Hostility toward First Amendment
Marshall and his colleagues argue in their filing that those who rely upon the First Amendment’s religious protections are increasingly facing hostility from state government.
“During the COVID-19 pandemic, many public health measures have ignored burdens on religious exercise, or worse, targeted religious exercise as such,” Marshall explained. “California recently tried to force crisis pregnancy centers to violate their religious beliefs by requiring the centers to promote abortion to the women they serve.”
Marshall went on to say that in some states, hostility, not solicitude, is increasingly common.
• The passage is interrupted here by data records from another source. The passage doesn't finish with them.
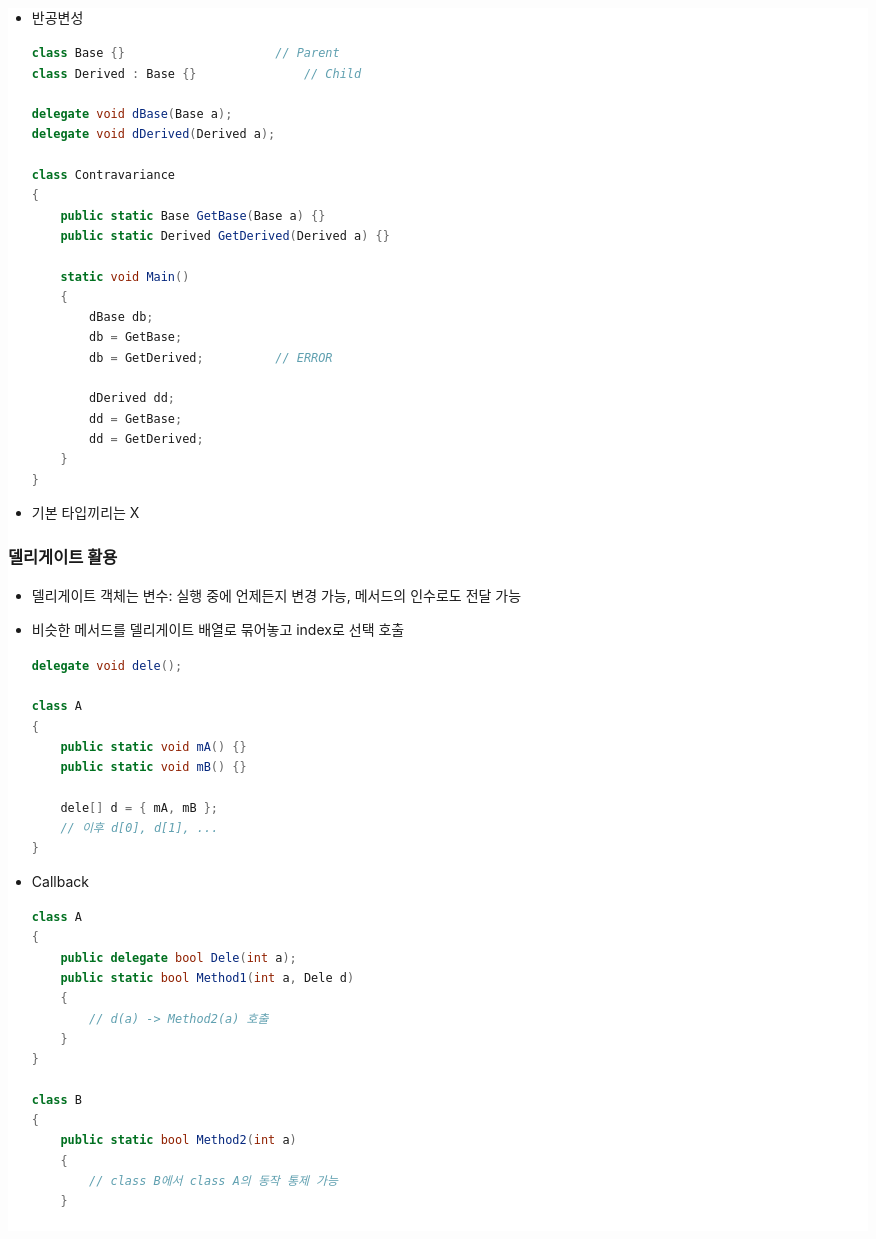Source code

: - 반공변성

  ```c#
  class Base {}						// Parent
  class Derived : Base {}				// Child
  
  delegate void dBase(Base a);
  delegate void dDerived(Derived a);
  
  class Contravariance
  {
      public static Base GetBase(Base a) {}
      public static Derived GetDerived(Derived a) {}
      
      static void Main()
      {
          dBase db;
          db = GetBase;
          db = GetDerived;			// ERROR
          
          dDerived dd;
          dd = GetBase;
          dd = GetDerived;
      }
  }
  ```

- 기본 타입끼리는 X

### 델리게이트 활용

- 델리게이트 객체는 변수: 실행 중에 언제든지 변경 가능, 메서드의 인수로도 전달 가능

- 비슷한 메서드를 델리게이트 배열로 묶어놓고 index로 선택 호출

  ```c#
  delegate void dele();
  
  class A
  {
      public static void mA() {}
      public static void mB() {}
      
      dele[] d = { mA, mB };
      // 이후 d[0], d[1], ...
  }
  ```

- Callback

  ```c#
  class A
  {
      public delegate bool Dele(int a);
      public static bool Method1(int a, Dele d)
      {
          // d(a) -> Method2(a) 호출
      }
  }
  
  class B
  {
      public static bool Method2(int a)
      {
          // class B에서 class A의 동작 통제 가능
      }
      
  ```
“New York and a handful of other states recently mandated that all employee insurance plans provide coverage for abortion procedures,” Marshall continued. “These mandates are purportedly neutral and generally applicable. But for religious organizations … providing coverage for abortion is complicity in a grave sin — there is no dispute that it violates their sincerely held religious beliefs.”
Laura Nicole of Live Action, a pro-life organization dedicated to building a culture of life and advancing human rights, wrote about the amicus brief in a recent article on the group’s website: “Religious groups appeal to Supreme Court in fight against New York’s pro-abortion mandate.”
‘Never medically necessary’
“Forcing religious groups to fund abortion as part of their healthcare plans would make them complicit in an act they know to be evil,” Nicole wrote. “Still, the success of abortion activists in passing such laws cannot change the fact that abortion is not a health care procedure, but a violent act that robs a preborn baby of his or her life. The simple truth is that abortion is never medically necessary.”
Alabama joined Alaska, Arizona, Arkansas, Florida, Georgia, Kansas, Kentucky, Louisiana, Mississippi, Missouri, Montana, Nebraska, Ohio, Oklahoma, South Carolina, South Dakota, Tennessee, Texas, Utah and West Virginia in filing the amicus on May 28.